EXCERPT
QW to ASCII?

Ian_B · October 24, 2005, 03:50:05 PM

OK, here's a request for help. I'm posting it here 'cos this is where all the mathematically clever people hang out! :bg

I've added below P Dixon's code for converting a positive-only DWORD to the ASCII representation. This is from the old forum and I believe was unchallenged for speed. Unfortunately, my application must be able to handle potential file-sizes of up to a QWORD (2^62-1)... :eek I can't do anything about these specs except support them, and as I will need to write out filesizes and offsets in ASCII, I need a bigger version of this which will manage QWORDs if I am unlucky enough to encounter them. Unfortunately I can't get my head round where to start modifying this, so I'd appreciate any help or suggestions.

IanB

Code Select


.data

        NumText              BYTE 20 DUP (0)

.code

; «««««««««««««««««««««««««««««««««««««««««««««««««««««««««««««««««««««««««

DWtoASCII    proc
        
 comment    * ------------------------------------------------------------
            Convert positive DWORD to ASCII string (no sign) by Paul Dixon
            with specific references/optimisations added by IanB.

            On entry:
                EAX = value to convert
            On exit:
                EAX = address of result buffer
                NumText buffer contains the ASCII string representation,
                null-terminated.
            EBX/EBP/EDI/ESI preserved
            ------------------------------------------------------------ *

        push    ebx
        push    edi
        push    eax                 ; save absolute value of number
                                    ; call it 1234567890
        mov     ecx, 2814749768
        lea     edi, NumText        ; pointer to answer string

        mul     ecx                 ; fast div by 100000
        mov     ecx, 100000         ; prepare to multiply up the top 5 digits
        shr     edx, 16             ; shift top 5 digits into place, EDX=12345
        mov     eax, edx            ; copy to eax to multiply up to real size again
        mov     ebx, edx            ; save a copy of top 5 digits
        mul     ecx                 ; EAX=1234500000
        sub     [esp], eax          ; sub from original number leaves 0000067890

        mov     eax, ebx            ; get back high digits
        mov     ecx, 429497         ; about to do div 10000 by reciprocal multiply
        mov     ebx, 10

        or      eax, eax            ; if top 5 digit = 0 then skip that part
        jz      SkipTop5

        mul     ecx                 ; div top 5 digits by 10000
        jc      digit1              ; if digit is not zero then process it
        mul     ebx                 ; else multiply by 10 to get next digit into EDX
        jc      digit2
        mul     ebx
        jc      digit3
        mul     ebx
        jc      digit4
        mul     ebx
        jc      digit5

SkipTop5:
        pop     eax                 ; retrieve lower 5 digits
        mul     ecx                 ; div 10000
        jc      digit6
        mul     ebx                 ; multiply by 10 to get next digit in EDX
        jc      digit7
        mul     ebx
        jc      digit8
        mul     ebx
        jc      digit9
        mul     ebx
        jmp     digit10

digit1:
        add     edx, 30h            ; top digit is left in EDX, convert to ascii
        mov     [edi], dl           ; store top digit
        mul     ebx                 ; multiply by 10 to get next digit into EDX
        add     edi, 1

digit2:
        add     edx, 30h
        mov     [edi], dl
        mul     ebx
        add     edi, 1

digit3:
        add     edx, 30h
        mov     [edi], dl
        mul     ebx
        add     edi, 1

digit4:
        add     edx, 30h
        mov     [edi], dl
        mul     ebx
        add     edi, 1

digit5:
        add     edx, 30h
        mov     [edi], dl

        pop     eax                 ; retrieve lower 5 digits
        mul     ecx                 ; div 10000
        add     edi, 1

digit6:
        add     edx, 30h
        mov     [edi], dl
        mul     ebx
        add     edi, 1

digit7:
        add     edx, 30h
        mov     [edi], dl
        mul     ebx
        add     edi, 1

digit8:
        add     edx, 30h
        mov     [edi], dl
        mul     ebx
        add     edi, 1

digit9:
        add     edx, 30h
        mov     [edi], dl
        mul     ebx
        add     edi, 1

digit10:
        add     edx, 30h
        lea     eax, NumText        ; return buffer pointer
        mov     [edi], dx           ; last digit, store DX not DL to give a 
                                    ; zero termination for the result string
        pop     edi
        pop     ebx
        ret

DWtoASCII    endp

Codewarp · October 24, 2005, 06:54:09 PM

Why not just call one of these, in the cruntime --

char *_i64toa( __int64 value, char *string, int radix );

char * _ui64toa( unsigned _int64 value, char *string, int radix );

Ian_B · October 25, 2005, 04:34:48 PM

Er, is that a macro, C, Pascal or what? It doesn't look like any ASM I recognise... :eek

PBrennick · October 26, 2005, 01:01:26 AM

Perhaps he thinks you are calling your converter from a c program? That would be the only reason to include the c runtime module, unless I am getting confused, also. What's up, Codewarp?

EXERCISE PROMPT
Name every register that the comment block of the DWtoASCII routine in the forum thread above says is preserved.

COLLECTED DATA
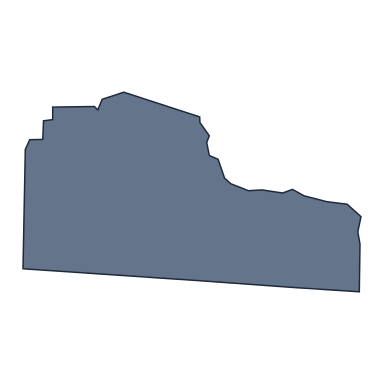 Echols, Georgia, United States of America
{"feature_id": "52423323B30388068130066", "entity_name": "Echols", "entity_type": "district", "adm_level": 2, "iso_a3": "USA", "parent_name": "United States of America", "parent_adm1": "Georgia", "projection": "robinson", "projection_center": [-82.847, 30.731], "detail": "fine", "context": "isolated", "style": "filled", "palette": "slate", "viewbox_px": 384, "rotation_deg": 0, "n_neighbors": 0, "source": "geoboundaries", "source_scale": "gbopen_adm2", "svg_char_len": 563}
<svg xmlns="http://www.w3.org/2000/svg" viewBox="0 0 384 384"><path d="M123.7,92.2L102.2,99.3L97.8,109.9L94.4,106.5L52.7,107.1L52.7,119.6L43.5,120.8L42.8,139.4L29.7,139.7L25.3,149.5L23.0,268.7L26.2,269.0L179.9,279.4L180.8,279.4L289.4,287.2L289.5,287.2L295.1,287.6L359.3,291.8L360.0,244.1L357.8,231.9L361.0,216.7L347.1,204.2L326.8,201.7L304.0,195.8L292.5,189.4L282.6,193.0L262.0,189.9L248.4,190.7L230.7,183.7L224.6,178.2L218.1,159.3L209.3,155.5L206.7,142.5L209.3,135.8L199.9,122.5L199.7,116.9L123.7,92.2Z" fill="#64748b" stroke="#1e293b" stroke-width="1.5"/></svg>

EXPECTED ANSWER
EBX, EBP, EDI, ESI